Habits, whether good or bad, are learned. It is also transferable. Let's consider some of the money-related behaviors of parents and how they may evoke some serious negative financial habits in the adult lives of their children.
YOU BUY ON IMPULSE
Children don't do what you tell them but what they see you do. When you continuously violet your budget, you are teaching your children financial indiscipline. Without a word, you have successfully told them that it is the shelf and not the budget that should dictate how expenditure is made. They may likely grow up finding it difficult to live on a budget, too.
YOU SAY YES TO EVERY REQUEST
If you make financial decisions at a whim, you would be making your children believe spending should be without restraint. Sometimes it pays to make your wards choose which option amongst their requests to sacrifice to get another. It helps them to learn how to set their financial priorities right. By doing so, you would have taught them the art of making financial choices that fetch the highest value for money.
YOU ARE TOO MISERLY
Being extremely frugal would put your children through considerable deprivation. The import of this is that, in their earning years, the likelihood of them spending excessively to compensate for past denials would be very high.
YOU MAKE ALL FINANCIAL DECISIONS FOR THEM
When you exclude your children from making contributions to the expenditure list that affects them, not letting them make even the low-risk financial decisions on matters that concern them, you would have succeeded in denying them the opportunity to make mistakes and learn from them, helping them to grow their financial management skill. Skill kids pick up early by being in the most important Management School - the home. Without future intervention, such children would become financially illiterate, lacking what it takes to make sound financial judgments. Hence they grow up to become bad money handlers.

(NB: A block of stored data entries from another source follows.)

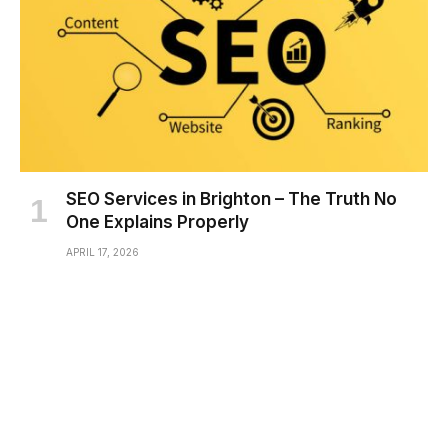
SEO Services in Brighton – The Truth No
One Explains Properly
APRIL 17, 2026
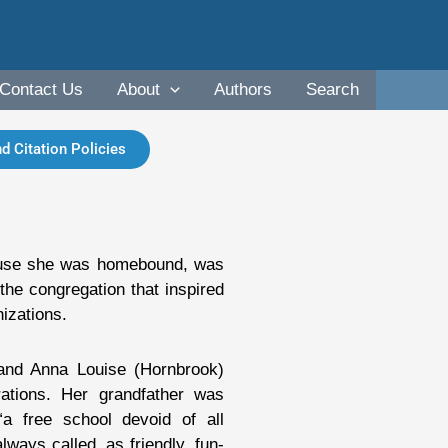
Contact Us
About
Authors
Search
d Citation Policies
ause she was homebound, was
 the congregation that inspired
izations.
and Anna Louise (Hornbrook)
ations. Her grandfather was
“a free school devoid of all
ays called, as friendly, fun-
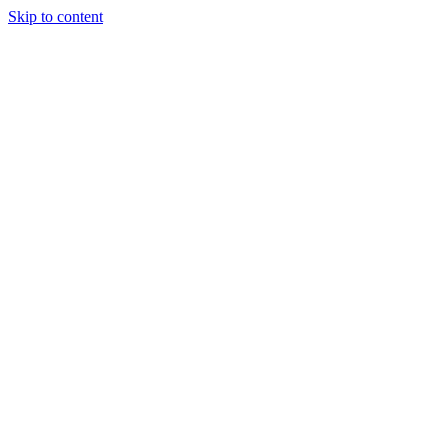
Skip to content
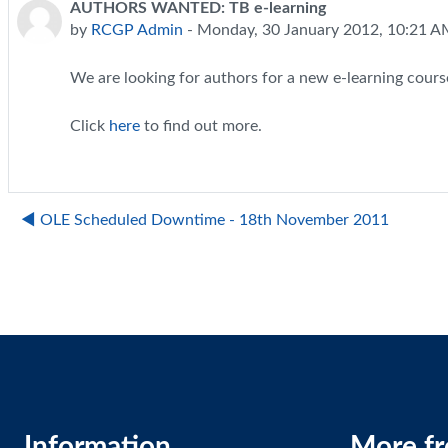
AUTHORS WANTED: TB e-learning
Number of replies: 0
by
RCGP Admin
-
Monday, 30 January 2012, 10:21 
We are looking for authors for a new e-learning cours
Click
here
to find out more.
◀︎ OLE Scheduled Downtime - 18th November 2011
Information
More f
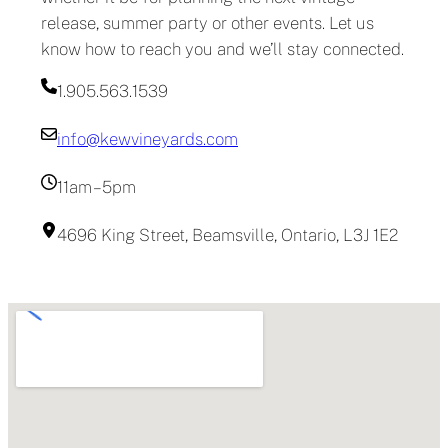
release, summer party or other events. Let us
know how to reach you and we’ll stay connected.
1.905.563.1539
info@kewvineyards.com
11am – 5pm
4696 King Street, Beamsville, Ontario, L3J 1E2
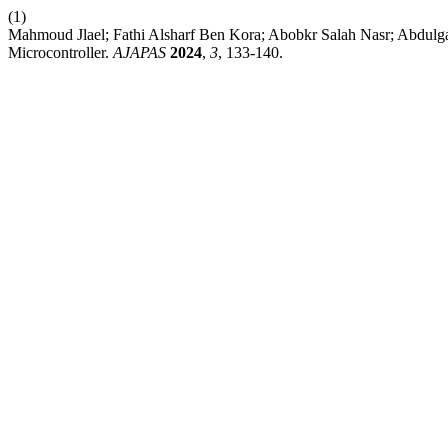
(1)
Mahmoud Jlael; Fathi Alsharf Ben Kora; Abobkr Salah Nasr; Abdulga
Microcontroller.
AJAPAS
2024
,
3
, 133-140.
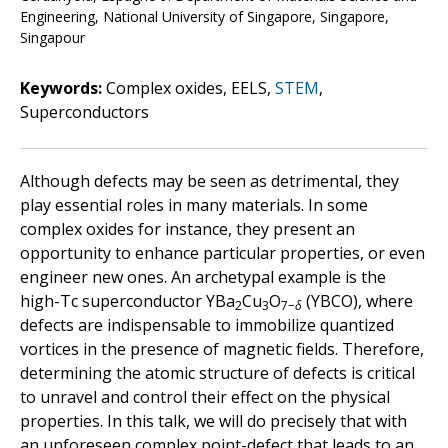
Engineering, National University of Singapore, Singapore,
Singapour
Keywords:
Complex oxides, EELS,
STEM
,
Superconductors
Although defects may be seen as detrimental, they
play essential roles in many materials. In some
complex oxides for instance, they present an
opportunity to enhance particular properties, or even
engineer new ones. An archetypal example is the
high-Tc superconductor YBa
Cu
O
(YBCO), where
2
3
7−
δ
defects are indispensable to immobilize quantized
vortices in the presence of magnetic fields. Therefore,
determining the atomic structure of defects is critical
to unravel and control their effect on the physical
properties. In this talk, we will do precisely that with
an unforeseen complex point-defect that leads to an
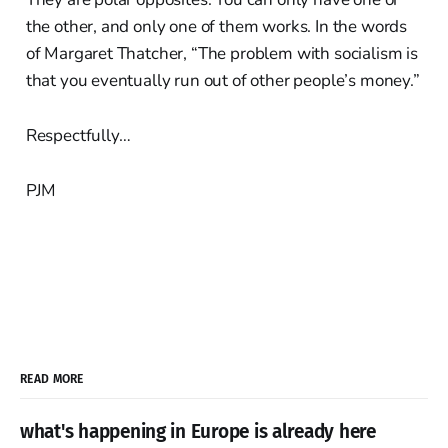
the other, and only one of them works. In the words
of Margaret Thatcher, “The problem with socialism is
that you eventually run out of other people’s money.”
Respectfully…
PJM
READ MORE
what's happening in Europe is already here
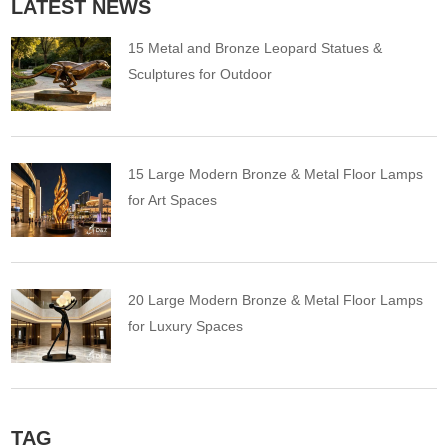
LATEST NEWS
15 Metal and Bronze Leopard Statues &
Sculptures for Outdoor
15 Large Modern Bronze & Metal Floor Lamps
for Art Spaces
20 Large Modern Bronze & Metal Floor Lamps
for Luxury Spaces
TAG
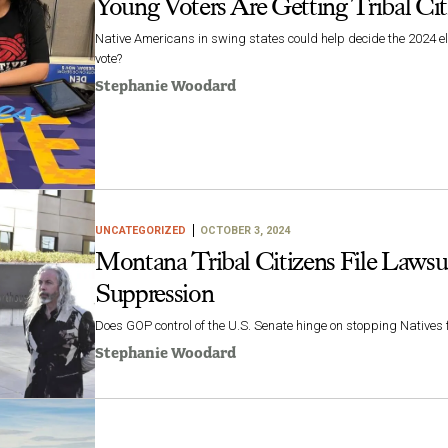
Young Voters Are Getting Tribal Citi
Native Americans in swing states could help decide the 2024 el
vote?
Stephanie Woodard
UNCATEGORIZED
OCTOBER 3, 2024
Montana Tribal Citizens File Lawsu
Suppression
Does GOP control of the U.S. Senate hinge on stopping Natives
Stephanie Woodard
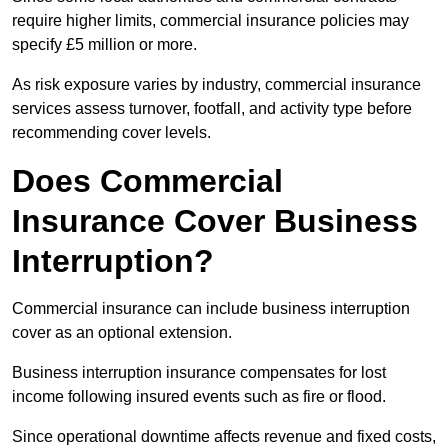
require higher limits, commercial insurance policies may
specify £5 million or more.
As risk exposure varies by industry, commercial insurance
services assess turnover, footfall, and activity type before
recommending cover levels.
Does Commercial
Insurance Cover Business
Interruption?
Commercial insurance can include business interruption
cover as an optional extension.
Business interruption insurance compensates for lost
income following insured events such as fire or flood.
Since operational downtime affects revenue and fixed costs,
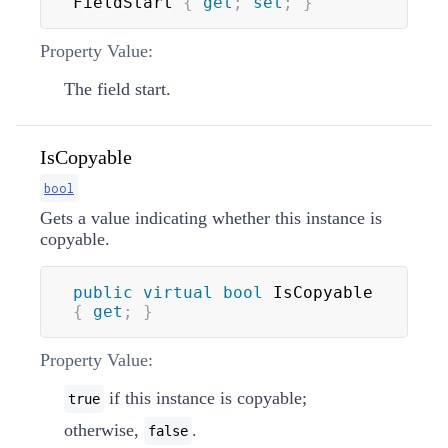
FieldStart 
{
get
;
set
;
}
Property Value:
The field start.
IsCopyable
bool
Gets a value indicating whether this instance is
copyable.
public
virtual
bool
 IsCopyable 
{
get
;
}
Property Value:
if this instance is copyable;
true
otherwise,
.
false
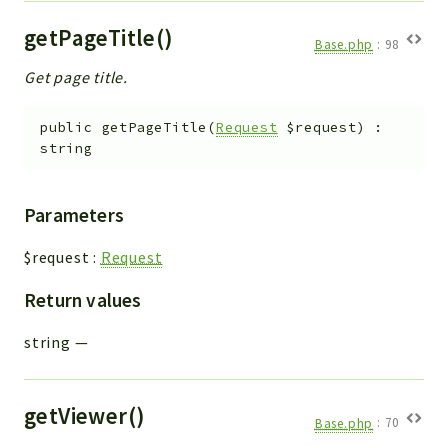
getPageTitle()
Base.php
:
98
Get page title.
public
getPageTitle
(
Request
$request
)
:
string
Parameters
$request
:
Request
Return values
string
—
getViewer()
Base.php
:
70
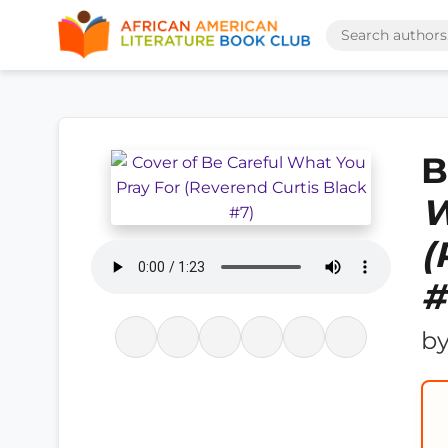
B
W
(
#
b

The essence of this post is not for blame game, but it’s a way to make parents aware of the possible consequences of seemingly inconsequential financial activities on their kids. It is simply a call for more vigilance, balance, and proactiveness in their financial actions. Parenting is a lifelong journey; the secret to success is being thoughtful, teachable, and maintaining an open communication channel with your children. Discuss everything, including what they think and have learned regarding your spending style. It opens up the opportunity for mutual correction.